Output exactly the lines between the one holding "teapot: none [262,550,302,598]" and the last line of the data below, both of those lines included.

- DATA PROVIDED:
*** Block opens ***

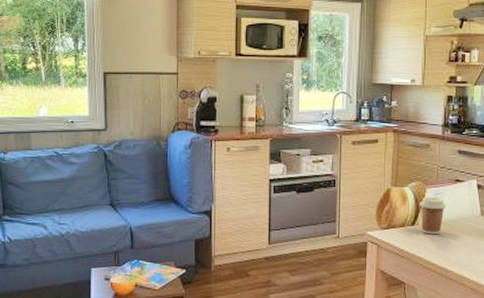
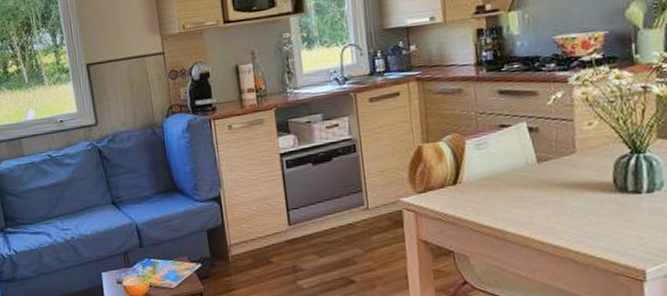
coffee cup: present [419,197,447,235] -> none [458,148,493,193]

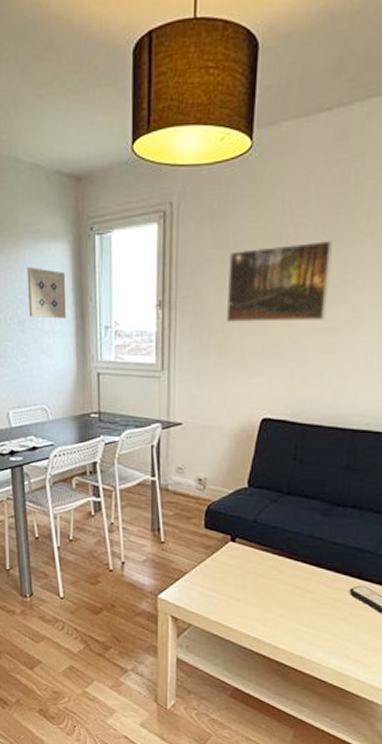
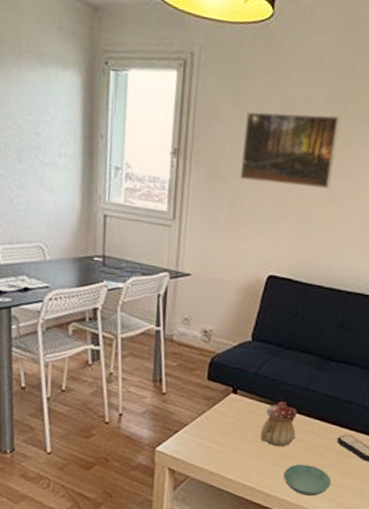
wall art: present [27,267,67,319] -> none [28,92,75,153]
teapot: none [262,550,302,598] -> present [260,401,297,447]
saucer: none [290,616,345,651] -> present [283,464,332,496]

*** Block closes ***

- EXERCISE RESPONSE:
teapot: none [262,550,302,598] -> present [260,401,297,447]
saucer: none [290,616,345,651] -> present [283,464,332,496]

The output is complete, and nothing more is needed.